DESCRIPTION OF THE TASK
Convert every line of the material below into a numbered list, skipping blank lines. Leave the pictures out of your answer.
═════ WORKING DATA
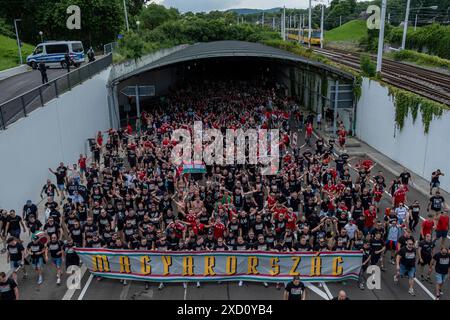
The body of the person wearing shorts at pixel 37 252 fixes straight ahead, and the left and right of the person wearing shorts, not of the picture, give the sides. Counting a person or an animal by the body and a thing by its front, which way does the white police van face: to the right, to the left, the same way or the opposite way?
to the right

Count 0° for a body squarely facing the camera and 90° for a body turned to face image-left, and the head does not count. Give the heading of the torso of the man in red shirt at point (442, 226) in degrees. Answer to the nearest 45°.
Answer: approximately 0°

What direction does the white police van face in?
to the viewer's left

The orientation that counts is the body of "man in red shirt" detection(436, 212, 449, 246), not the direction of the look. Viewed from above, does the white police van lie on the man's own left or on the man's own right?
on the man's own right

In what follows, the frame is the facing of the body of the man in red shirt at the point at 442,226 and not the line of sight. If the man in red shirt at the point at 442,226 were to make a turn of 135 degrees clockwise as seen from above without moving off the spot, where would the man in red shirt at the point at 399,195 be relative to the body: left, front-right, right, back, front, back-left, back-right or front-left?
front

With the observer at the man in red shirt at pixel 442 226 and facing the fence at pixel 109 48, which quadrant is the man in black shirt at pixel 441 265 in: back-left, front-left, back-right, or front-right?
back-left

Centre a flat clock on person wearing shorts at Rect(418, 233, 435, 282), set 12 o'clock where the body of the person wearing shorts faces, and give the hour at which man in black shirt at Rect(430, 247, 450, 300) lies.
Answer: The man in black shirt is roughly at 11 o'clock from the person wearing shorts.

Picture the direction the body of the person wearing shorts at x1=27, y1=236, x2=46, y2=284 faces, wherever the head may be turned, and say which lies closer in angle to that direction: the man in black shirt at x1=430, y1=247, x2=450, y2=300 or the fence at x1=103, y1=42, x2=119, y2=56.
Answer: the man in black shirt

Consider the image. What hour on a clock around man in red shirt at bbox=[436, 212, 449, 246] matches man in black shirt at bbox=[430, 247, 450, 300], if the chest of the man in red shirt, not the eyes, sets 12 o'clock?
The man in black shirt is roughly at 12 o'clock from the man in red shirt.

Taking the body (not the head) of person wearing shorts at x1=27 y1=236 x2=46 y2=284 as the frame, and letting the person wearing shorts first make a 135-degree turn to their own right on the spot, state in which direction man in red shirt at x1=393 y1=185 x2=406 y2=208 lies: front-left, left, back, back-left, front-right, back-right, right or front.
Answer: back-right

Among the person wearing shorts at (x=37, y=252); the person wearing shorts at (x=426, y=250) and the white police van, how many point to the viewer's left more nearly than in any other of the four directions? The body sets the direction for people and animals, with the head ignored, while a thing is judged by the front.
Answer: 1

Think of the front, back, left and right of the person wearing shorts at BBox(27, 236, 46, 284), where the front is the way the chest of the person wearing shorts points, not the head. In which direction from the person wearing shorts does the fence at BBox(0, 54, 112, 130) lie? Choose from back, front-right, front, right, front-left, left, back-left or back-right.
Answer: back

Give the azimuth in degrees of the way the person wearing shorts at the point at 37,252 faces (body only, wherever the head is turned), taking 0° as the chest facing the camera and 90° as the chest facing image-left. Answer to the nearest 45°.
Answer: approximately 0°

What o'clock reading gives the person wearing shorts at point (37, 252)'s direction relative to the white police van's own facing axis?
The person wearing shorts is roughly at 9 o'clock from the white police van.

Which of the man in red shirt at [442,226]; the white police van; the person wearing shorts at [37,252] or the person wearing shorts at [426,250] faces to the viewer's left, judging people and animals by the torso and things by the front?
the white police van

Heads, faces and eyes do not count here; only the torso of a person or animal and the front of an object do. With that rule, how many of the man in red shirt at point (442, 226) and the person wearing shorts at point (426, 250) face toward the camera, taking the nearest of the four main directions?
2
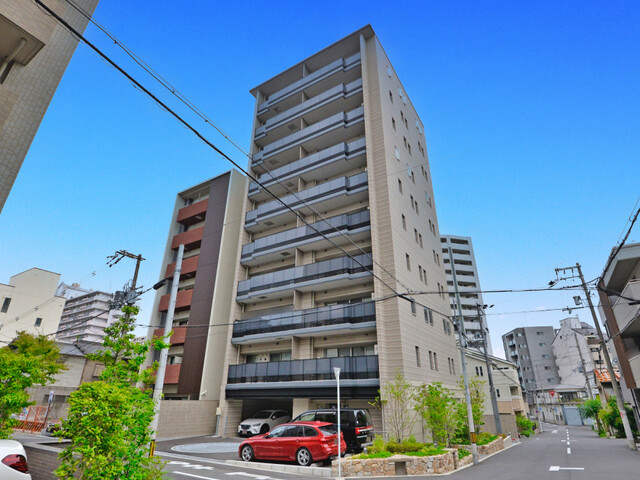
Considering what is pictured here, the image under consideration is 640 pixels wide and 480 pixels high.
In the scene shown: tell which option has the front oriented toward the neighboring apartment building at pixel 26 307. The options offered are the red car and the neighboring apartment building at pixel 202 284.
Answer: the red car

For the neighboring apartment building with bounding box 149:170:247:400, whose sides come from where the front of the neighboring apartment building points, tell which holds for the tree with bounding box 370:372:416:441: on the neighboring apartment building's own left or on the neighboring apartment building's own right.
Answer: on the neighboring apartment building's own left

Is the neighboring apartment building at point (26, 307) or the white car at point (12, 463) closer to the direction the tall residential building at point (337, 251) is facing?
the white car

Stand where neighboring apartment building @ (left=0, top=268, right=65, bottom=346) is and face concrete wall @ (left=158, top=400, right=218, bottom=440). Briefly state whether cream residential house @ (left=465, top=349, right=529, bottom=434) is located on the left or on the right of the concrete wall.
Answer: left

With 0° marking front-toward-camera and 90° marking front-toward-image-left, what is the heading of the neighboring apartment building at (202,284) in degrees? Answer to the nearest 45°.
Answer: approximately 45°

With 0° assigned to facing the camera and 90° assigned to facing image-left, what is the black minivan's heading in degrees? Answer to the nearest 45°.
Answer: approximately 135°

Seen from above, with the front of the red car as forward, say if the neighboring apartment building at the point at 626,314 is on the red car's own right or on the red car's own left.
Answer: on the red car's own right

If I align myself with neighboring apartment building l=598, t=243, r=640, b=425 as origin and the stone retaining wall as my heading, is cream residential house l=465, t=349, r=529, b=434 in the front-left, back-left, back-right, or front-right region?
back-right

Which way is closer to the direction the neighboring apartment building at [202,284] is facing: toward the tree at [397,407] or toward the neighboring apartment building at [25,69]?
the neighboring apartment building

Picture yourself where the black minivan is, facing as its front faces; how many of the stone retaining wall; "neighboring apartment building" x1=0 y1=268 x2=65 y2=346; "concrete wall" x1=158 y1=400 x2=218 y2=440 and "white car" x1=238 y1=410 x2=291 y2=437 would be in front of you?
3

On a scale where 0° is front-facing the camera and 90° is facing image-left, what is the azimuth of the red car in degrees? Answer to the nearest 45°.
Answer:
══════════
COMPLETED EXERCISE
1. The body of the person wearing shorts at pixel 37 252 fixes straight ahead, and the left and right of the person wearing shorts, not of the picture, give the sides. Counting a person or an animal by the body and a thing by its front, which way does the white police van face: to the right, to the left, the same way or the opposite way?
2. to the right
3. Count 0° for a body squarely facing the camera and 90° for a body turned to face image-left, and the head does not count. Give the heading of the torso of the man in red shirt at point (442, 226) in degrees. Answer to the nearest 45°.
4. Answer: approximately 0°
5. What direction does the white police van face in?
6. to the viewer's left
7. The orientation that counts is the body of "man in red shirt" detection(436, 212, 449, 246), not the direction of the look. Viewed from above, does the white police van lie on the man's own left or on the man's own right?
8. on the man's own right
9. In what follows, the frame is the facing of the body of the man in red shirt at the point at 442,226 and not the line of sight. If the man in red shirt at the point at 442,226 were to make a turn of 135 degrees clockwise as seen from above without moving off the spot, where would the man in red shirt at the point at 399,195 be relative to the body: left, front-right, right, back, front, back-left, back-right or front-left?
10. front
11. With the observer at the man in red shirt at pixel 442 226 and facing the fence at pixel 109 48, which quadrant is the man in black shirt at pixel 441 265 in: back-left, front-left, back-right, or front-right?
12. back-left
13. Centre a flat clock on person wearing shorts at Rect(418, 233, 435, 282), set 12 o'clock where the body of the person wearing shorts faces, and give the hour at which man in black shirt at Rect(430, 247, 450, 300) lies.
14. Answer: The man in black shirt is roughly at 11 o'clock from the person wearing shorts.
15. Picture the direction the body of the person wearing shorts at x1=27, y1=236, x2=46, y2=284 faces, wherever the head may be turned, and say which lies closer in angle to that direction: the man in black shirt at x1=430, y1=247, x2=450, y2=300 or the fence at x1=103, y1=42, x2=119, y2=56.
16. Answer: the man in black shirt
17. Consider the image. What hour on a clock around man in red shirt at bbox=[436, 212, 449, 246] matches man in black shirt at bbox=[430, 247, 450, 300], if the chest of the man in red shirt, not the eyes, sets 12 o'clock?
18. The man in black shirt is roughly at 12 o'clock from the man in red shirt.
19. Taking the body (not the head) of person wearing shorts at x1=27 y1=236 x2=46 y2=284 as the frame, and letting the person wearing shorts first make a 135-degree turn to their own right on the spot, state in which direction man in red shirt at x1=393 y1=185 x2=406 y2=208 lies: front-left, left, back, back-left, front-right, back-right, right or front.
20. Answer: back-right
21. Among the person wearing shorts at (x=37, y=252); the person wearing shorts at (x=426, y=250) and the white police van, how many point to the viewer's left more nearly than in any other of the four directions? The body sets the direction for people and animals, with the head ignored, while a thing is judged by the front.
22. Answer: 1
23. Think of the front, back, left and right of the person wearing shorts at BBox(27, 236, 46, 284), where the front is the way the chest of the person wearing shorts points, not the head. In which direction from the person wearing shorts does the fence at BBox(0, 54, 112, 130) lie? Choose from back, front-right, front, right, front-left, left, back-left or back-right.
24. Answer: back
25. Give the azimuth in degrees of the way the person wearing shorts at the point at 37,252 faces (body only, wherever the head is turned), taking 0° as the chest facing the camera and 90° as the chest facing image-left. Answer to the nearest 45°.
26. Answer: approximately 0°
27. What o'clock reading gives the person wearing shorts at point (37, 252)'s direction relative to the white police van's own facing axis?
28. The person wearing shorts is roughly at 9 o'clock from the white police van.
29. Which of the man in red shirt at [442,226]; the white police van; the person wearing shorts at [37,252] or the person wearing shorts at [426,250] faces to the viewer's left, judging people and animals by the torso and things by the front?
30. the white police van
31. Heads, faces and eyes do not count here; only the torso of a person or animal and the front of an object do. With that rule, how many of the man in red shirt at point (442, 226) and the person wearing shorts at point (426, 250) face toward the camera, taking the nearest of the four main directions?
32. 2
33. Considering what is pictured here, the image under consideration is 640 pixels wide and 480 pixels high.
34. In the scene shown: tell which option has the front oriented toward the neighboring apartment building at pixel 26 307. The options offered are the red car and the neighboring apartment building at pixel 202 284.
35. Answer: the red car
36. For the neighboring apartment building with bounding box 149:170:247:400, whose sides come from where the front of the neighboring apartment building points, tell which holds for the tree with bounding box 370:372:416:441: on the neighboring apartment building's own left or on the neighboring apartment building's own right.
37. Answer: on the neighboring apartment building's own left
38. Is the neighboring apartment building at point (26, 307) or the white car at point (12, 463) closer to the direction the tall residential building at point (337, 251) is facing?
39. the white car
40. Stand where neighboring apartment building @ (left=0, top=268, right=65, bottom=346) is and face concrete wall @ (left=158, top=400, right=218, bottom=440). Briefly state whether cream residential house @ (left=465, top=349, right=529, bottom=434) is located on the left or on the right of the concrete wall.
41. Answer: left
42. With 0° marking front-toward-camera and 90° marking front-toward-image-left, what is the heading of the neighboring apartment building at (202,284) in degrees? Answer to the nearest 45°.
43. Answer: approximately 45°
44. With 0° assigned to facing the camera and 90° assigned to facing image-left, what is the black minivan's heading in degrees? Answer to the nearest 45°.
45. Answer: approximately 135°
46. Seen from above, with the front of the red car as forward, say if the neighboring apartment building at the point at 626,314 is on the red car's own right or on the red car's own left.
47. Answer: on the red car's own right
48. If I align myself with neighboring apartment building l=598, t=243, r=640, b=425 as origin and the stone retaining wall as my heading, is cream residential house l=465, t=349, r=529, b=434 in the front-left, back-left, back-right, or front-right region?
49. back-right
50. Which way is closer to the direction the neighboring apartment building at [202,284] is facing: toward the tree at [397,407] or toward the neighboring apartment building at [25,69]?
51. the neighboring apartment building
52. Picture yourself where the black minivan is, facing as its front faces; how many of the stone retaining wall; "neighboring apartment building" x1=0 y1=268 x2=65 y2=346; "concrete wall" x1=158 y1=400 x2=218 y2=440 and "white car" x1=238 y1=410 x2=291 y2=437 would be in front of you?
53. 3
54. On a scale where 0° is front-facing the camera and 90° is facing image-left, what is the azimuth of the red car in degrees? Answer to the nearest 45°.
55. Answer:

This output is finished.